We have established 3D bioprinting as a central platform for engineering functional tissues. Our work focuses on developing printable, cell-laden bio-inks that enable precise spatial deposition of cells and biomaterials. We have demonstrated that tissue-specific bio-inks significantly improve cell viability, organization, and phenotype maintenance after printing.

We systematically optimize printing parameters (pressure, nozzle diameter, crosslinking conditions) to achieve constructs with high shape fidelity and structural stability. Our studies further show that layer-by-layer fabrication enables controlled microarchitecture, which is critical for mimicking native tissue organization. These contributions position our work as a foundation for next-generation biofabrication of clinically relevant tissues.

We have been among the early contributors to the development of decellularized extracellular matrix (dECM)-based biomaterials, demonstrating their ability to retain native biochemical complexity, including growth factors and structural proteins.

Our publications highlight that dECM-derived hydrogels provide a tissue-specific microenvironment, which significantly enhances stem cell differentiation and lineage commitment. We have also addressed key challenges such as printability, mechanical weakness, and batch variability, developing strategies for bio-ink stabilization and reproducibility.

This body of work forms the core scientific foundation of our research, enabling translation across multiple tissues including cornea, cartilage, and bone.

We have translated our dECM and bioprinting expertise toward corneal tissue engineering, addressing the global shortage of donor corneas. We developed human cornea-derived dECM bio-inks, enabling the fabrication of transparent, biomimetic stromal constructs.

Our studies demonstrate that these constructs achieve appropriate light transmittance, curvature, and thickness, while supporting keratocyte viability and phenotype maintenance. We have further enhanced these systems using hybrid biomaterials (e.g., silk fibroin) to improve mechanical strength without compromising optical clarity.

Importantly, our work shows that one donor cornea can be processed into multiple implants, significantly improving scalability and clinical feasibility.

We have developed 3D printed composite scaffolds for bone tissue engineering, integrating synthetic polymers (e.g., PCL) with natural biomaterials such as dECM and silk fibroin. Our designs incorporate highly interconnected porous architectures, which facilitate cell infiltration, vascularization, and nutrient diffusion.
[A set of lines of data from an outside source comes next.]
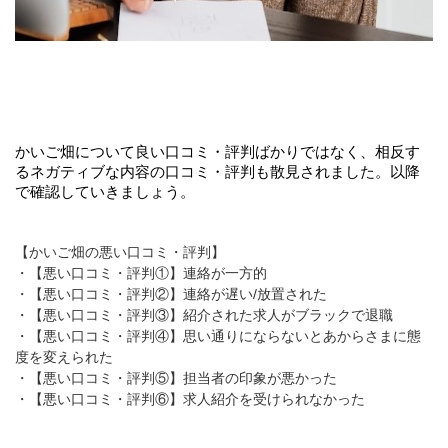
かいご畑について良い口コミ・評判ばかりではなく、相反す
るネガティブな内容の口コミ・評判も散見されました。以降
で確認していきましょう。
【かいご畑の悪い口コミ・評判】
・【悪い口コミ・評判①】連絡が一方的
・【悪い口コミ・評判②】連絡が遅い/放置された
・【悪い口コミ・評判③】紹介された求人がブラックで退職
・【悪い口コミ・評判④】思い通りにならないとあからさまに態
度を変えられた
・【悪い口コミ・評判⑤】担当者の印象が悪かった
・【悪い口コミ・評判⑥】求人紹介を受けられなかった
Our publications demonstrate that these scaffolds significantly enhance osteogenic differentiation of stem cells, supported by both biochemical cues and mechanical properties. We also explore patient-specific scaffold fabrication, leveraging imaging data to design implants tailored to complex bone defects.

We extend conventional 3D printing into 4D printing, where materials exhibit time-dependent or stimuli-responsive behavior. Our work focuses on designing smart biomaterials that respond to environmental triggers such as temperature, pH, or hydration.

We demonstrate that these systems can undergo controlled shape transformation or functional changes, enabling applications such as minimally invasive implantation and adaptive tissue regeneration. This represents a forward-looking direction in our research, integrating materials science with dynamic biological functionality.

A defining feature of our research is its strong emphasis on clinical translation. We actively collaborate with clinicians to develop patient-specific, scalable solutions that address real medical needs.

Our work includes bench-to-bedside validation, where biomaterials and constructs are evaluated for biocompatibility, functionality, and translational feasibility. The development of bioprinted corneal implants serves as a key example of how our research bridges fundamental science and clinical application.